Natural ecosystems can be very productive, and they don't need all the inputs of fossil fuels and other materials that are needed to support our present-day agriculture, industry and infrastructure, nor do they emit any pollution. Permaculture seeks to create systems which have all the desirable characteristics of natural ecosystems but which provide for human needs. The key to achieving this is to set up a network of beneficial relationships between the different elements we need in a garden, on a farm, or in a whole community.

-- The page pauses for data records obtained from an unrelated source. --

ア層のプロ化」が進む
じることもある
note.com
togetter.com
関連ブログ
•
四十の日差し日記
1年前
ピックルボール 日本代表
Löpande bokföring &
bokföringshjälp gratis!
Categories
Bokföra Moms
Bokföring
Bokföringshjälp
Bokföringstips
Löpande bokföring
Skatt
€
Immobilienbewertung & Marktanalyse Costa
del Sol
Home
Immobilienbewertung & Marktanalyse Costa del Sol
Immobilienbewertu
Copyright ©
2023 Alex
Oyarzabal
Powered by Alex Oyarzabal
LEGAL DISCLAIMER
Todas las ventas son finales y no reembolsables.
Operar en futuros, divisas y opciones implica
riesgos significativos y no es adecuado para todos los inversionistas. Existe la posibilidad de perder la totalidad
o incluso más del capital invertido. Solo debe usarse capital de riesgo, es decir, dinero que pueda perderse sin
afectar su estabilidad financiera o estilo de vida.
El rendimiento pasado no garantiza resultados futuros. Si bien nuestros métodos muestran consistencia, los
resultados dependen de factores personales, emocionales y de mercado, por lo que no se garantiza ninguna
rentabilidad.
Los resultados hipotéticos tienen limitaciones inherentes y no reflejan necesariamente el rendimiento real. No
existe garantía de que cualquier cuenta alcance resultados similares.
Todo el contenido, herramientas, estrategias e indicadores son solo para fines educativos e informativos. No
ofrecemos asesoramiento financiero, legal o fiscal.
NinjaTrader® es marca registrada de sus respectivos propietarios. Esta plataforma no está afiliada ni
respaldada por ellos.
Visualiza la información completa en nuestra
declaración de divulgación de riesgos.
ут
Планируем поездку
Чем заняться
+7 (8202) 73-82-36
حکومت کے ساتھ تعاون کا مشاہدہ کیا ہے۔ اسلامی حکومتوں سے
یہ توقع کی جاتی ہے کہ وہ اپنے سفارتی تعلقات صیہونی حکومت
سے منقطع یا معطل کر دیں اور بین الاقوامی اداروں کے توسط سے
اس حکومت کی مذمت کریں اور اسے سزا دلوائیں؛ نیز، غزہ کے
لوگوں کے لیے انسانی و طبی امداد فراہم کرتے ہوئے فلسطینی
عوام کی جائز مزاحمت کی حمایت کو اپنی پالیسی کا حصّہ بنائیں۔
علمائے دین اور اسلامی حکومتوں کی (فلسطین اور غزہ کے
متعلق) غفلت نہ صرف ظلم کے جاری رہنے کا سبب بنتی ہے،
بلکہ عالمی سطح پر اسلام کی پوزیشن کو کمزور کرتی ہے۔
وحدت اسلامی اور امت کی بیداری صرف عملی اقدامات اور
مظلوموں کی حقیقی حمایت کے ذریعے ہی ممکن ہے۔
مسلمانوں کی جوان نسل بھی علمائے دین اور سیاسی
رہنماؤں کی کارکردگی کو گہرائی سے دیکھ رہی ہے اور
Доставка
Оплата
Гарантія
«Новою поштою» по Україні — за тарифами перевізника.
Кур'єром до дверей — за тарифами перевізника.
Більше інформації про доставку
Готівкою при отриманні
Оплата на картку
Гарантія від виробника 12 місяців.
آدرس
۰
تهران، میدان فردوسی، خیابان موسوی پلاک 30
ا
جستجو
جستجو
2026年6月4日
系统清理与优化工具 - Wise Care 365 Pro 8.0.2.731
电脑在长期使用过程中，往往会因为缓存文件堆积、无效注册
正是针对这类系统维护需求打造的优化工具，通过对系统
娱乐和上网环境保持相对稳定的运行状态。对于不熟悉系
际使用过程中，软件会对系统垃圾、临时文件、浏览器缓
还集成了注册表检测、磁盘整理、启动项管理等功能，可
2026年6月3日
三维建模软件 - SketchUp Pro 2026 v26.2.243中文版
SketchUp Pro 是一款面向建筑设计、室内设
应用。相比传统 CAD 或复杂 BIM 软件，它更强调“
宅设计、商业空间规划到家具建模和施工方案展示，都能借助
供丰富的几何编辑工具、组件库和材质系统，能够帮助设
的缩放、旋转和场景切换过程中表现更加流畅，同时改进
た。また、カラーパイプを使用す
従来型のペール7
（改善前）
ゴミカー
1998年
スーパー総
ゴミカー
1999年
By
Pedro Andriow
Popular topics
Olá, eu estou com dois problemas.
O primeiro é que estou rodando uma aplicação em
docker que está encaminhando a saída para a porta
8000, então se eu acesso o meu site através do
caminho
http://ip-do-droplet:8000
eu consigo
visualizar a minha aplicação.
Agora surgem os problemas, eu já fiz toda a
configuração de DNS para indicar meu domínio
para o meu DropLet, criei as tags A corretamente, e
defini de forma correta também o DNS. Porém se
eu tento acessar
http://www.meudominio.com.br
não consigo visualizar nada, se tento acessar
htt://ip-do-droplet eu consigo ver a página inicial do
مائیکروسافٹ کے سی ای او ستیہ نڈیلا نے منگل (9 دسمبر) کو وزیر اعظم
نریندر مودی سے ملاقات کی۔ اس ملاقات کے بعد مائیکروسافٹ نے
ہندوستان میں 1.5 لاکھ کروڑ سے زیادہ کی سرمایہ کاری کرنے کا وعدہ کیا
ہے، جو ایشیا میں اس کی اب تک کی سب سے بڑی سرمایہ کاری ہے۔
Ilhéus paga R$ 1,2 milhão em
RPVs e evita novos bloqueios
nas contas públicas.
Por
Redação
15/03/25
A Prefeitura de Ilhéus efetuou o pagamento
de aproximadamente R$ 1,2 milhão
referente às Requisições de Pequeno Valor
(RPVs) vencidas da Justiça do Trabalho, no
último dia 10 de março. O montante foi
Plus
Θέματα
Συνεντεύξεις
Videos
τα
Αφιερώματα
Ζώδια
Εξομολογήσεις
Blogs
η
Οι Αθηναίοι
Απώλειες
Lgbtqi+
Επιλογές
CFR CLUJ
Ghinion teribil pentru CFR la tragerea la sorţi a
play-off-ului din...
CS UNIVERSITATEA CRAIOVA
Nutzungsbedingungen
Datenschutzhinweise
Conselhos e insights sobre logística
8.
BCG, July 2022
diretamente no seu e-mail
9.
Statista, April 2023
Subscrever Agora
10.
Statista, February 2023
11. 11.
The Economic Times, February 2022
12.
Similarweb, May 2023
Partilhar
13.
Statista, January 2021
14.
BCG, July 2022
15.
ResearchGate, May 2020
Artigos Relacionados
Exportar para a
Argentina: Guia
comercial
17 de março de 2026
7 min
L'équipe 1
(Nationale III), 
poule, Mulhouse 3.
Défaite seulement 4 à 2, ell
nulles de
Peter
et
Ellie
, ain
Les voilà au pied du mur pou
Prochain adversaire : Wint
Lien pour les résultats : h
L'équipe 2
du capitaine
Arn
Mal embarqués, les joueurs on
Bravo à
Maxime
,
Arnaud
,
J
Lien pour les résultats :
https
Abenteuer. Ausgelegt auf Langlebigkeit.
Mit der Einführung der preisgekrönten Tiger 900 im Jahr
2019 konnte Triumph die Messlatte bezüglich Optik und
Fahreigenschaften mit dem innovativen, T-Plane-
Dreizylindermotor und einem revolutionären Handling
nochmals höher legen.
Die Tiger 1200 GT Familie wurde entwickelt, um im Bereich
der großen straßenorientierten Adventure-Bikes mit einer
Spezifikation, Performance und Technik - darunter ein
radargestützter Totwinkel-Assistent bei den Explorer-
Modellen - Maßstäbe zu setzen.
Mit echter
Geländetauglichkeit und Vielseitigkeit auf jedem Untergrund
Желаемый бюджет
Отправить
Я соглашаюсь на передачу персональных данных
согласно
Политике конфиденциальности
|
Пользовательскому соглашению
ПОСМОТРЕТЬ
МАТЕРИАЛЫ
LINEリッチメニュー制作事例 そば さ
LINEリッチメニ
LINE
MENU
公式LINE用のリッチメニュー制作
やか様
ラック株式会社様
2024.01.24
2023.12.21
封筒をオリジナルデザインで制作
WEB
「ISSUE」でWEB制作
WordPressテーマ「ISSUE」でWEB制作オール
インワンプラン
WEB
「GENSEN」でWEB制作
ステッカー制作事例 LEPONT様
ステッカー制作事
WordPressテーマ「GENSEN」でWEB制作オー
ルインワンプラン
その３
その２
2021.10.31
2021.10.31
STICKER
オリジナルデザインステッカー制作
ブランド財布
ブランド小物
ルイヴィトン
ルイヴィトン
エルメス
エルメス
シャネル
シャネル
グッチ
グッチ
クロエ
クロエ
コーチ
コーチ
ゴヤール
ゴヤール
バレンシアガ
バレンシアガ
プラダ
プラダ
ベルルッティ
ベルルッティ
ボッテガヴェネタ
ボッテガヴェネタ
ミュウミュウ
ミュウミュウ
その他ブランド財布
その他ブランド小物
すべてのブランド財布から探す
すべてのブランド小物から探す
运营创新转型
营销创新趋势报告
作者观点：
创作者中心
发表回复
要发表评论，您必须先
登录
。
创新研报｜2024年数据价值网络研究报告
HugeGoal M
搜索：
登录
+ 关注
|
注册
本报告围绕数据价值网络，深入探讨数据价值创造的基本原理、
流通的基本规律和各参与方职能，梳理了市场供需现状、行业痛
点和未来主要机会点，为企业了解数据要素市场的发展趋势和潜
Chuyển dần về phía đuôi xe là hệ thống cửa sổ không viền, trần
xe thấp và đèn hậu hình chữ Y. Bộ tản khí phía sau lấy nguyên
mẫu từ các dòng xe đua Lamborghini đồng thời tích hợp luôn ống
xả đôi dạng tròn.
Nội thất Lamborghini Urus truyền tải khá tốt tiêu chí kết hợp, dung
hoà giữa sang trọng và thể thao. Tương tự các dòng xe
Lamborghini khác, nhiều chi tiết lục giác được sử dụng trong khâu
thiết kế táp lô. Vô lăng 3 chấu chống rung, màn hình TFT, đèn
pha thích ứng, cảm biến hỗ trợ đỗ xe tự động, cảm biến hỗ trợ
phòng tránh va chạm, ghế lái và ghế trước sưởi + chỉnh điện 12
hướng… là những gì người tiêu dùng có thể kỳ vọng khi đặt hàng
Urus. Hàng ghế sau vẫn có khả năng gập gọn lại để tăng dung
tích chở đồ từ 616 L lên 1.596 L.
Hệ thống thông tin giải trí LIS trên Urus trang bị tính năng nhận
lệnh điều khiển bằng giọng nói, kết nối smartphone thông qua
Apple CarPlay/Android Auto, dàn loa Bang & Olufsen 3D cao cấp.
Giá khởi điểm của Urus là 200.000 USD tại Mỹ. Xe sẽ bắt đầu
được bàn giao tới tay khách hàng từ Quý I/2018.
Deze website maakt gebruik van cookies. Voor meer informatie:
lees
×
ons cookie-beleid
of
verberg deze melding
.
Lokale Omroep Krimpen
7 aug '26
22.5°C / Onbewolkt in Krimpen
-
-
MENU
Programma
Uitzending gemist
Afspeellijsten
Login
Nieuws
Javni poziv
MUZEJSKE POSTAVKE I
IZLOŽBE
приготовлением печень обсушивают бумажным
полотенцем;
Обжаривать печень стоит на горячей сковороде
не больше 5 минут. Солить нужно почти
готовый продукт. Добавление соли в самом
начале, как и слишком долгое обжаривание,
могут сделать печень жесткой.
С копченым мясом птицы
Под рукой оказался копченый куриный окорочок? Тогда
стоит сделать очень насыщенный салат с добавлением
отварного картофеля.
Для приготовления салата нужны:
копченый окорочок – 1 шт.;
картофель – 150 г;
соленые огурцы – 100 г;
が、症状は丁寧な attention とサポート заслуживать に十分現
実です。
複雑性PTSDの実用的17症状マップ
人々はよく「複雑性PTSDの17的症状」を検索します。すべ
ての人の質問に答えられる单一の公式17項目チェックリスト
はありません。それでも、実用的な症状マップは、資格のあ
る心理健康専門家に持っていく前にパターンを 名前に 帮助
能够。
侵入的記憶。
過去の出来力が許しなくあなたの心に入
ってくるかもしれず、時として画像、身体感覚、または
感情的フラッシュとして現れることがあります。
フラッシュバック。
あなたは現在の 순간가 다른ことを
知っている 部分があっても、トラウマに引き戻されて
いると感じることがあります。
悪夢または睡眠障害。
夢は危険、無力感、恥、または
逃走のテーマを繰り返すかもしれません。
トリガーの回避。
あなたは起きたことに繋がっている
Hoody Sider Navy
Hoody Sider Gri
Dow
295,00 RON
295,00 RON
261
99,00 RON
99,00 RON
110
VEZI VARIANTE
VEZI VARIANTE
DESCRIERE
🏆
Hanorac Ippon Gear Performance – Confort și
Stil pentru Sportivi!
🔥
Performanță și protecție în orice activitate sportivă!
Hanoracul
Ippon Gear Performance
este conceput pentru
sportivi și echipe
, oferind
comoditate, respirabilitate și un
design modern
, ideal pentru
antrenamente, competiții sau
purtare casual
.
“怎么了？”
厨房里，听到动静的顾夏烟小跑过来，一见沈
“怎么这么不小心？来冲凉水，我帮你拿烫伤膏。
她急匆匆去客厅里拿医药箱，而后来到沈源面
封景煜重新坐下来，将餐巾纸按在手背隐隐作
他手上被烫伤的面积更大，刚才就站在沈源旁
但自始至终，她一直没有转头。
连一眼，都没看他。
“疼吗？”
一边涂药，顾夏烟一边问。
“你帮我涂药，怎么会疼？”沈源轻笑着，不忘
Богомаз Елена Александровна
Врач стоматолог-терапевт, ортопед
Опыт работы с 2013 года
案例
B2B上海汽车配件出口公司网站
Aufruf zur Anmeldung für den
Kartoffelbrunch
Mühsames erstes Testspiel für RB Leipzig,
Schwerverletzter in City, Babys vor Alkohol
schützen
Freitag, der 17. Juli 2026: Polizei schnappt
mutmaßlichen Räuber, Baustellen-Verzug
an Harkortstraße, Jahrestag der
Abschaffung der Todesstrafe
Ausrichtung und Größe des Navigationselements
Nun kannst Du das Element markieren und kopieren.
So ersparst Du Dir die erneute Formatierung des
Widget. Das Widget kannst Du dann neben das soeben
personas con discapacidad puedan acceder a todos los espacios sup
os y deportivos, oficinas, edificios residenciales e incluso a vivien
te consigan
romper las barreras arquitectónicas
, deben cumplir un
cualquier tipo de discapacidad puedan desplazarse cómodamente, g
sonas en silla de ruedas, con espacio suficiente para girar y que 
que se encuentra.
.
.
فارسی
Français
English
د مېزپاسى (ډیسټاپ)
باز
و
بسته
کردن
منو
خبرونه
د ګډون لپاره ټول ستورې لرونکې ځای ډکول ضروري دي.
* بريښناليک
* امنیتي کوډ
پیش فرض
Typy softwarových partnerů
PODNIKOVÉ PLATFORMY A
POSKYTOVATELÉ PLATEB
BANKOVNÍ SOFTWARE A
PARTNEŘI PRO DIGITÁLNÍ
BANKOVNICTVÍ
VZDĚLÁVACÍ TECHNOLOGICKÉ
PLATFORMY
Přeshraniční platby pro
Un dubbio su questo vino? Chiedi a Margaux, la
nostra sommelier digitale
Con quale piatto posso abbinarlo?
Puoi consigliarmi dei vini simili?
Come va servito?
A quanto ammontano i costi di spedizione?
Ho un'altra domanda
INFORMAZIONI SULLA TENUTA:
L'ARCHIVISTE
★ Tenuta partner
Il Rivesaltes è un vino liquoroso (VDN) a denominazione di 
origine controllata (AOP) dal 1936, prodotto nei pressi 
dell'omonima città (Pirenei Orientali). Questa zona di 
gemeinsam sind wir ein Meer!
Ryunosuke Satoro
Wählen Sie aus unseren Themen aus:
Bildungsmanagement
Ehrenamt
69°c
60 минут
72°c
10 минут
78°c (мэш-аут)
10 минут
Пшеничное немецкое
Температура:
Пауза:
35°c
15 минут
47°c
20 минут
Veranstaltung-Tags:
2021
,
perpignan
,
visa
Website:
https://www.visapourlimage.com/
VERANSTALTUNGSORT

So the things you find in a permaculture garden may not be radically different from those in any other garden, but they will be placed so as to create as many beneficial relationships between them as possible. For example, there may be a greenhouse, but it is unlikely to be a free-standing greenhouse. It is much more likely to be a conservatory placed on the south side of the house. The waste heat from the house keeps it warm in winter and spring, while it in turn contributes to warming the house. Young seedlings grown in the conservatory get maximum care and attention from the gardener without the need to even step outdoors. Here is a simple web of beneficial relationships involving house, glasshouse, plants and people.
Although forest gardening and permaculture are not the same thing, there is much that they have in common. Both are about putting components together in a harmonious whole, so both have a strong element of design, and both are firmly rooted in a sense of ecology. But permaculture covers a much wider field than gardening, including farming, forestry, town planning, financial and social structures, and much more. A forest garden may be a component in a permaculture design, but it is most unlikely to be the whole thing.
Forest gardening is also much more than a part of permaculture. It is a way of gardening, indeed the basis for a way of living, which arose quite independently: it can be preactised by anyone who has access to a little land, and the desire to try something that is quite new-and yet as old as [humanity].